> _PROBLEM DESCRIPTION_
Write out exactly the lines running from the line that includes "1 装置及び汚染防止用資材、環境対応製品" to the end of the data, both ends included, and nothing besides.

(DATA TO PROCESS Opens)

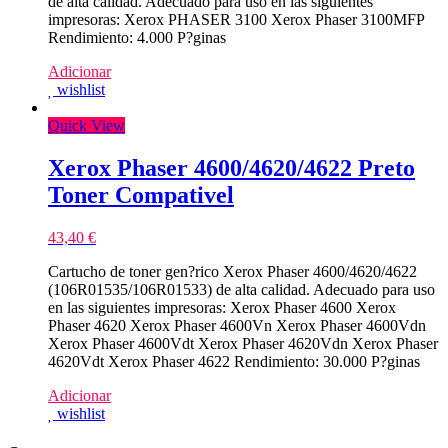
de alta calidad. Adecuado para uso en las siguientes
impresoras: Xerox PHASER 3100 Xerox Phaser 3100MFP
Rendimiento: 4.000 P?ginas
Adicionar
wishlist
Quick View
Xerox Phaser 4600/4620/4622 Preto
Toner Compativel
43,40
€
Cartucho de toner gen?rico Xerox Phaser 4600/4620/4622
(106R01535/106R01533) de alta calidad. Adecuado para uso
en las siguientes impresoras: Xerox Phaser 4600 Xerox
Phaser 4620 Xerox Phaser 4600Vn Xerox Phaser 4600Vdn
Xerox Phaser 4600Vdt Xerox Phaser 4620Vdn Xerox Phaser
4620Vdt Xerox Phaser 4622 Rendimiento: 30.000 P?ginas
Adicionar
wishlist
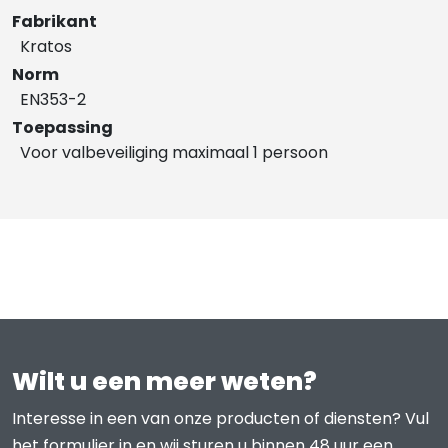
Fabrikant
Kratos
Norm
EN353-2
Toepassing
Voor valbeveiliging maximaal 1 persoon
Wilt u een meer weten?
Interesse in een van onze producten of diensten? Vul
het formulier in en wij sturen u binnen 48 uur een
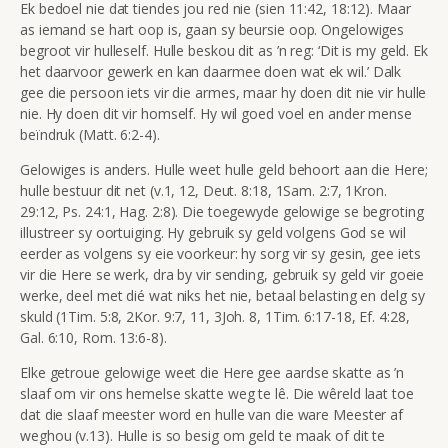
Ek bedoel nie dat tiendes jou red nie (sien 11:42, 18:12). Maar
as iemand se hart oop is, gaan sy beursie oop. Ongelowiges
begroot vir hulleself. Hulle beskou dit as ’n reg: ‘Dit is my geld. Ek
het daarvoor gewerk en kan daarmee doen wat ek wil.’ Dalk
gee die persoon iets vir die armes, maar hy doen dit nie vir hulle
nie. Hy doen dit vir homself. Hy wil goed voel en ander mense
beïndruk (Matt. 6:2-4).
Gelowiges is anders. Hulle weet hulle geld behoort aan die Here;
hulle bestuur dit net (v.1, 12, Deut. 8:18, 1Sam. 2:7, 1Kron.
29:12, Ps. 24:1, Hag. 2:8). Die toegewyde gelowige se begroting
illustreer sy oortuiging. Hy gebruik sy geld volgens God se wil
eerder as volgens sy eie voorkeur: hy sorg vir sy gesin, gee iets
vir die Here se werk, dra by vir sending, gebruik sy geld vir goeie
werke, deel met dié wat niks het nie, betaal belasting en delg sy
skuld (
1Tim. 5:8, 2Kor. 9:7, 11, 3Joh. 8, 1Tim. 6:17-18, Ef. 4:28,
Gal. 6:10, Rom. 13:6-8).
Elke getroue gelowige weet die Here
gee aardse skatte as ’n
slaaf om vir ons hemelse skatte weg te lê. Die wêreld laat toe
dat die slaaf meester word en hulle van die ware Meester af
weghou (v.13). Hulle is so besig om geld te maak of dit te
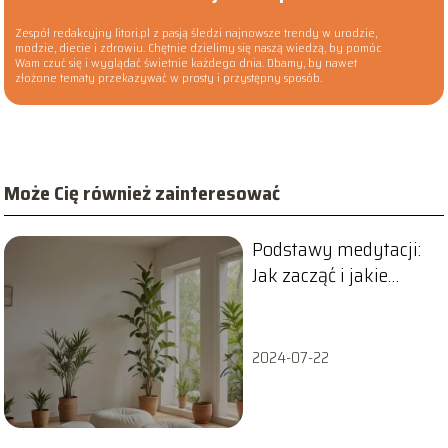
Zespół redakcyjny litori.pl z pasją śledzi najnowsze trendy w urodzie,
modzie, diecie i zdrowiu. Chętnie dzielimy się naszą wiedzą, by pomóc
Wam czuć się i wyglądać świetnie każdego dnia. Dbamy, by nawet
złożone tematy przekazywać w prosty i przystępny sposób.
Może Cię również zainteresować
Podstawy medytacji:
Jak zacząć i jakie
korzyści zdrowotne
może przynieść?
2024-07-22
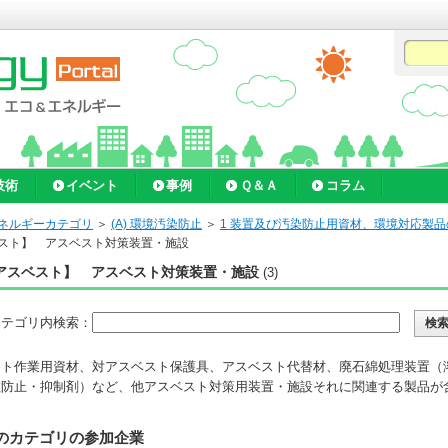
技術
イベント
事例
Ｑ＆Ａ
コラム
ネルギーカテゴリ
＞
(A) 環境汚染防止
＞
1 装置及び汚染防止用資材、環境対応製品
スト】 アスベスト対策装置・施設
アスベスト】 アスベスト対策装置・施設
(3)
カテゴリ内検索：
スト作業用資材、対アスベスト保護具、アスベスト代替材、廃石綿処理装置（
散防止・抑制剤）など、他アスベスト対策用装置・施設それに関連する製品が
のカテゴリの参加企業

(DATA TO PROCESS Closes)

> _RESPONSE_
1 装置及び汚染防止用資材、環境対応製品
スト】 アスベスト対策装置・施設
アスベスト】 アスベスト対策装置・施設
(3)
カテゴリ内検索：
スト作業用資材、対アスベスト保護具、アスベスト代替材、廃石綿処理装置（
散防止・抑制剤）など、他アスベスト対策用装置・施設それに関連する製品が
のカテゴリの参加企業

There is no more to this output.